§ **Exercise requirements**: Resume the text on short-chain fatty acids and the central nervous system, picking up after its final sentence.

==== Provided passage

Intestinal microbial metabolites and central nervous system
Short-chain fatty acids
Dietary fibers enter the colon, and are fermented by microorganisms to produce short-chain fatty acids (SCFAs), which affect the central nervous system (CNS) through various mechanisms (9). After production, SCFAs are absorbed by colonocytes mainly through H+-dependent monocarboxylate transporters (MCTs) or Na+-dependent monocarboxylate transporters (SMCTs) (10). By inhibiting the activity of histone deacetylases (HDACs) or increasing the activity of histone acetyltransferases (HATs), acetylation can be stimulated to produce chromatin with transcriptional activity and promote gene transcription, thus affecting the brain development and a series of neuropsychiatric diseases such as depression, schizophrenia and Alzheimer’s (11). SCFAs interact with the CNS by binding to free fatty acid receptor 2 (FFAR2 or GPR43), free fatty acid receptor 3 (FFAR3 or GPR41), GPR109a/HCAR2, and GPR164. SCFAs interact with receptors on enteroendocrine cells to stimulate their L cells to secrete glucagon-like peptide 1 (GLP-1), peptide YY (PYY), which indirectly send signals to the brain through the systemic circulation or vagus-nerve pathway (12). SCFAs can cross the blood-brain barrier (BBB) through MCTs located on the endothelial cells, and affecting the BBB integrity by upregulating the expression of tight junction proteins, regulating the growth and development of neurons and synapses, and then affecting the nervous system (13). Finally, in the CNS, SCFAs also affect the morphology and function of microglia, regulate neurotrophic factor levels, increase neurogenesis, promote serotonin biosynthesis, and improve neuronal homeostasis and function to influence neuroinflammation (14) (Figure 1).

========
==== Stored data

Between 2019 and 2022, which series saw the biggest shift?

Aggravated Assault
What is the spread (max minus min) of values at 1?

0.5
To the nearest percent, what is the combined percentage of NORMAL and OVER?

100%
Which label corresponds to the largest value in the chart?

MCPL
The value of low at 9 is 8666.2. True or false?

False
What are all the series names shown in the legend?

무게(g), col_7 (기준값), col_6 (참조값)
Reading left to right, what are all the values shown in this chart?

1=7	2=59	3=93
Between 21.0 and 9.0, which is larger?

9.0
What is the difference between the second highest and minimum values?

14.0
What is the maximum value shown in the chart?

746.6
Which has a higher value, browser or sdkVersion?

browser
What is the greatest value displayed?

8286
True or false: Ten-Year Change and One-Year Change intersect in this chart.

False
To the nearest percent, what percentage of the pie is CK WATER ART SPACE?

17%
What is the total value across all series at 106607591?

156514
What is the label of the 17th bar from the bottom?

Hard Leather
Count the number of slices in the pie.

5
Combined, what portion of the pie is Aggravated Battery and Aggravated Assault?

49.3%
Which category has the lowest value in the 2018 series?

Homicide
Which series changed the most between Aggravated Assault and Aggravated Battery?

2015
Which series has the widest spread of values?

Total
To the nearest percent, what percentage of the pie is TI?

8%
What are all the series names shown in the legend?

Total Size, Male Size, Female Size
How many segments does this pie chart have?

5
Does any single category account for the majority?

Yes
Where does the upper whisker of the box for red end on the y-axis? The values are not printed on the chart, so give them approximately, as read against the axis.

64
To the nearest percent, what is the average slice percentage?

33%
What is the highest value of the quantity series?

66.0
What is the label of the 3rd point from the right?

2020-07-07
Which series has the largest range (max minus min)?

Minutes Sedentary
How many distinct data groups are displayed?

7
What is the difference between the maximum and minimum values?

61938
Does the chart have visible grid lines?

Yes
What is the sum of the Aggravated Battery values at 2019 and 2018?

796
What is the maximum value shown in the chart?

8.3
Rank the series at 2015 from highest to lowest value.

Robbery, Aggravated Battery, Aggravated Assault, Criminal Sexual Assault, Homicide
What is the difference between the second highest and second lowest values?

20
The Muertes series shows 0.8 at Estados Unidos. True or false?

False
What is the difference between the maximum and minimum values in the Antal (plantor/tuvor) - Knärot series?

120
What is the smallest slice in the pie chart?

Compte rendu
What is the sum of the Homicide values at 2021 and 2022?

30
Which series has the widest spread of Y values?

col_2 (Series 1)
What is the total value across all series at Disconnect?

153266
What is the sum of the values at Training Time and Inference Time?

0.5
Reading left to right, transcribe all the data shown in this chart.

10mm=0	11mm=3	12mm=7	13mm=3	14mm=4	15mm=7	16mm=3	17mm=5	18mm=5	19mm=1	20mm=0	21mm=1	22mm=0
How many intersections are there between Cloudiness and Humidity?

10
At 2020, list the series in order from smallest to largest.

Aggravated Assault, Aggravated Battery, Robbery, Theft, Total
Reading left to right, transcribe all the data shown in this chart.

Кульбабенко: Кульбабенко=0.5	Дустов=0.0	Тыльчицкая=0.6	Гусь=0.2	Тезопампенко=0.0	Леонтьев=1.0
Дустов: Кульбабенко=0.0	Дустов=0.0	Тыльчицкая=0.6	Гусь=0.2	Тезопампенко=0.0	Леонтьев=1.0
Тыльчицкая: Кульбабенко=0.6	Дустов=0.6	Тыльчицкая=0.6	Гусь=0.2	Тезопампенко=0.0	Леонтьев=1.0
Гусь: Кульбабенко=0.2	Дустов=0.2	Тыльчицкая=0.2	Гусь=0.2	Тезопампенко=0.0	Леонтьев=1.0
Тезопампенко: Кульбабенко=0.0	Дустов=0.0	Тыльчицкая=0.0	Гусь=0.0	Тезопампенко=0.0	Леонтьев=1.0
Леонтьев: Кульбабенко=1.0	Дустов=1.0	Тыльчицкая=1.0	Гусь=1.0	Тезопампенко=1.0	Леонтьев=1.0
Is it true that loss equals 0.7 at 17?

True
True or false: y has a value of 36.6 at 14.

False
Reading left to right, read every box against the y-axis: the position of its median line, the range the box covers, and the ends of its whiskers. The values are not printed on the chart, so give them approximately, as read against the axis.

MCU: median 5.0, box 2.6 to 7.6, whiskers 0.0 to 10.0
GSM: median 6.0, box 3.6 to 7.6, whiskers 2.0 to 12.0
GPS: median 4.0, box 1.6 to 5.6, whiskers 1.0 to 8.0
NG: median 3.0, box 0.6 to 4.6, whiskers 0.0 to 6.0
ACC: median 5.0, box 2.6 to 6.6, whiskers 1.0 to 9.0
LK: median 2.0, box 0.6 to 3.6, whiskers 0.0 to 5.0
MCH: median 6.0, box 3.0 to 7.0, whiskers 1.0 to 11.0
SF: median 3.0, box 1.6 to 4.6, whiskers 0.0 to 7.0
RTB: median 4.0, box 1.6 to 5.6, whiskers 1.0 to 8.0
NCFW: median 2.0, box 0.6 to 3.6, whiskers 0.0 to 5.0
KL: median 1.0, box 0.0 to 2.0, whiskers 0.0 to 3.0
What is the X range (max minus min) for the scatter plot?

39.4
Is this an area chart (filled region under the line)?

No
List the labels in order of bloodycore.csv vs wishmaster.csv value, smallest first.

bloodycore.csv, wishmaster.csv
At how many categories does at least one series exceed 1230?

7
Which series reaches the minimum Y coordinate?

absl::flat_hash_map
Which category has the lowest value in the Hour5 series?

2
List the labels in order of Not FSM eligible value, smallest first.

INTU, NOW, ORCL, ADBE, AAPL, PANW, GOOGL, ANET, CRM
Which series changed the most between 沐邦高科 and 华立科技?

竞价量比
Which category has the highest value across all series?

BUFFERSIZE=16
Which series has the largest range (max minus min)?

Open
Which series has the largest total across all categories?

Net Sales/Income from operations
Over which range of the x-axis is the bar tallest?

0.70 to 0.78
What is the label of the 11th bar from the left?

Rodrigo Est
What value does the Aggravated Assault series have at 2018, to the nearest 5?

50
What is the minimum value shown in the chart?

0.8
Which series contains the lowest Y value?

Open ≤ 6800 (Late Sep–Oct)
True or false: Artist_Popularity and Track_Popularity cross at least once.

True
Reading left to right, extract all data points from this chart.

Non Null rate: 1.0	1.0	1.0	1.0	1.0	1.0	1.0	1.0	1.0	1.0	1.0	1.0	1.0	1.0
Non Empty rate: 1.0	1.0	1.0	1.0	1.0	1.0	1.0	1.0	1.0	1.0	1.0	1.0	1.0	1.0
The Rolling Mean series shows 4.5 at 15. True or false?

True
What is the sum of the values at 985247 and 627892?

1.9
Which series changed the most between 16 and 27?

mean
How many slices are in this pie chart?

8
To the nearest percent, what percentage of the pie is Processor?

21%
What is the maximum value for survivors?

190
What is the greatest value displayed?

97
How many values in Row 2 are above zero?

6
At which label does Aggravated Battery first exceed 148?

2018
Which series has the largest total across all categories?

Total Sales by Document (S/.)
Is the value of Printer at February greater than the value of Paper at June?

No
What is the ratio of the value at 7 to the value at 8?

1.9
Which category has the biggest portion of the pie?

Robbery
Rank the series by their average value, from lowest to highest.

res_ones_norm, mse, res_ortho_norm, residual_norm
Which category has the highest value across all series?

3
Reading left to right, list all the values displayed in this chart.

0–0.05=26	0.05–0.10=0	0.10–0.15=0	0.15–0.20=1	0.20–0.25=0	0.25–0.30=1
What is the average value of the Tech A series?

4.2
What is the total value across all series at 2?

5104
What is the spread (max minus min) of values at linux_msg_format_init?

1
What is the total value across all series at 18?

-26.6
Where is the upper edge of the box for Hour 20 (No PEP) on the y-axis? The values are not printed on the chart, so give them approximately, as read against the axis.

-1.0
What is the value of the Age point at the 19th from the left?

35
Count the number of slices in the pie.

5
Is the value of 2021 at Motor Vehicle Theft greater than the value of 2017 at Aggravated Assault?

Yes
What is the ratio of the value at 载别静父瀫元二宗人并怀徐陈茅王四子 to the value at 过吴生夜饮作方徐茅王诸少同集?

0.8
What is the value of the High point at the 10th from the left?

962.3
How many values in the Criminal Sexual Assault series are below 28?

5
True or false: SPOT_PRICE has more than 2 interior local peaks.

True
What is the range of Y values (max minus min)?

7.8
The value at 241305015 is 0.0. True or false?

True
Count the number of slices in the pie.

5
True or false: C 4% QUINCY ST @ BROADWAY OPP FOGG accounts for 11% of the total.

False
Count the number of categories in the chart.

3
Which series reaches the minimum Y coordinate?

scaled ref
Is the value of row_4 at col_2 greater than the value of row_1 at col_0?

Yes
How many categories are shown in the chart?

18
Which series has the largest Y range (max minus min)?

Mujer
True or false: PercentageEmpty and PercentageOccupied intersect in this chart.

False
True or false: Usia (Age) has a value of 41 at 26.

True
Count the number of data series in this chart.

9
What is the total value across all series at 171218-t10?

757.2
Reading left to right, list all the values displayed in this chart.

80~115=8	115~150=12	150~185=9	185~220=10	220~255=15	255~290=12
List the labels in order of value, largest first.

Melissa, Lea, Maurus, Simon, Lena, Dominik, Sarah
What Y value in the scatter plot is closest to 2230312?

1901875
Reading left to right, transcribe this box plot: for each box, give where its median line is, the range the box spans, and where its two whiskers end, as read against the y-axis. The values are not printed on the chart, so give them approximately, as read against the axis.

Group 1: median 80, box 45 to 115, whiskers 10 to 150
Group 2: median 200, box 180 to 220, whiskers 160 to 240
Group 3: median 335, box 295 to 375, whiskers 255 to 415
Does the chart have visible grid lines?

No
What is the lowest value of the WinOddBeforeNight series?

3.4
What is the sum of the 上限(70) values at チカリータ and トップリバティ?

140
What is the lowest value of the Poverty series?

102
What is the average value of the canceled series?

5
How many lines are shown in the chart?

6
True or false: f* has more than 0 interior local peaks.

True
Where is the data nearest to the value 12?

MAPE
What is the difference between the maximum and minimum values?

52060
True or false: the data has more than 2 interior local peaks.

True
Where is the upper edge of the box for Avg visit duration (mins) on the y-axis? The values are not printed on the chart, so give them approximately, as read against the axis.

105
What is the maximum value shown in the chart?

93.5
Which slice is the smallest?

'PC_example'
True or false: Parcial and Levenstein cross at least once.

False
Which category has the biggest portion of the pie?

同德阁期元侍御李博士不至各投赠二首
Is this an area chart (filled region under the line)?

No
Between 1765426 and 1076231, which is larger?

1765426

========

§ **Answer to the exercise**:
Figure 1. Short-chain fatty acids affect central nervous system activity. SCFAs are absorbed by colonocytes mainly through MCT or SMCTs. By inhibiting the activity of HDACs or increasing the activity of HATs, acetylation can be stimulated to produce chromatin with transcriptional activity and promote gene transcription. SCFAs bind to GPR43, GPR41 on enteroendocrine cells to stimulate their L cells to secrete GLP-1, PYY, GABA, and 5-HT, send signals to the brain. SCFAs can upregulate the expression of tight junction proteins, regulating the growth and development of neurons and synapses. Finally, in the CNS, SCFAs affect the morphology and function of microglia to influence neuro inflammation. SCFAs, short-chain fatty acids; MCTs, H + –dependent monocarboxylate transporters; SMCTs, Na+-dependent monocarboxylate transporters; HDACs, histone deacetylases; HATs, histone acetyltransferases; GPR43, free fatty acid receptor 2, GPR41, free fatty acid receptor 3; GLP-1, glucagon-like peptide 1; PYY, peptide YY; GABA, gamma-aminobutyric acid; 5-HT, 5-hydroxytryptamine; BBB, blood-brain barrier.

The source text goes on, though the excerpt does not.